- What you need to do: What is needed is an exact transcription of every entry below, with the pictures left out.

- Raw data:
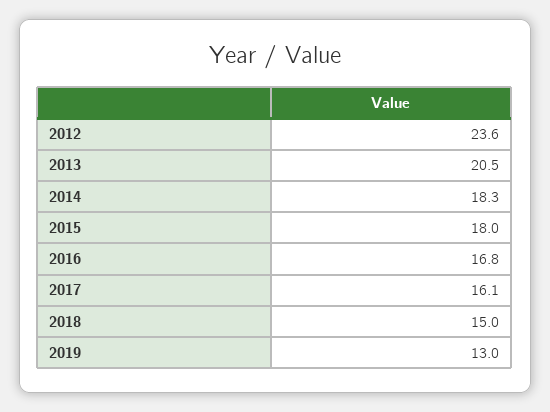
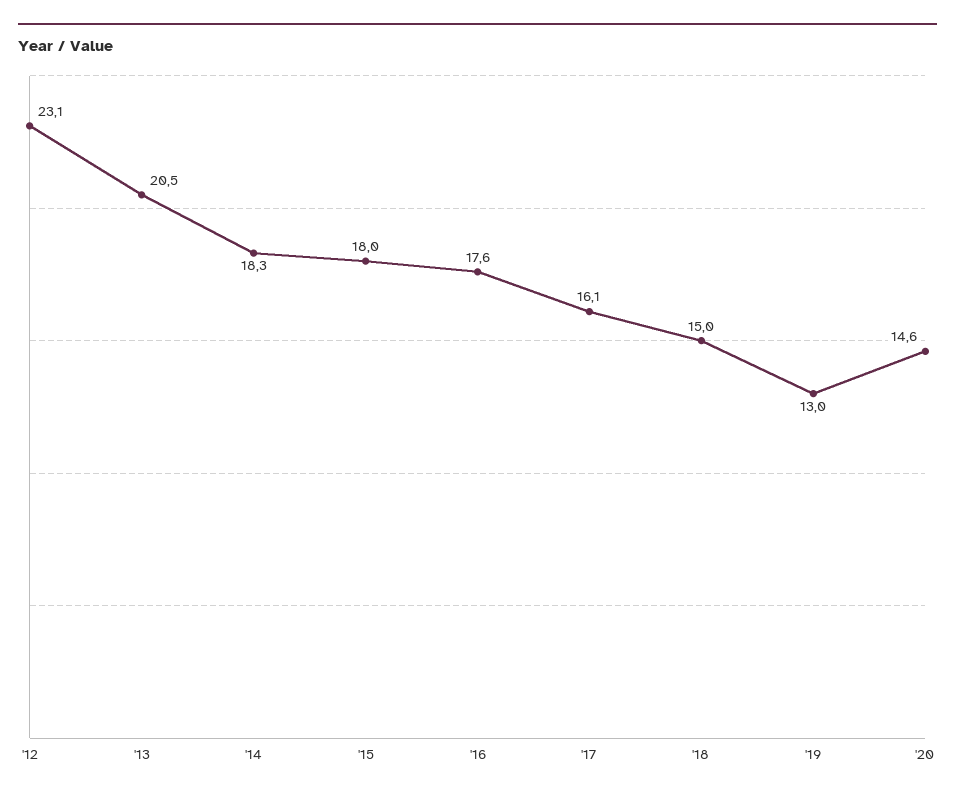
  {
-   "2012": 23.6,
+   "2012": 23.1,
    "2013": 20.5,
    "2014": 18.3,
    "2015": 18,
-   "2016": 16.8,
+   "2016": 17.6,
    "2017": 16.1,
    "2018": 15,
-   "2019": 13
+   "2019": 13,
+   "'20": 14.6
  }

- Written solution:
  {
-   "2012": 23.6,
+   "2012": 23.1,
    "2013": 20.5,
    "2014": 18.3,
    "2015": 18,
-   "2016": 16.8,
+   "2016": 17.6,
    "2017": 16.1,
    "2018": 15,
-   "2019": 13
+   "2019": 13,
+   "'20": 14.6
  }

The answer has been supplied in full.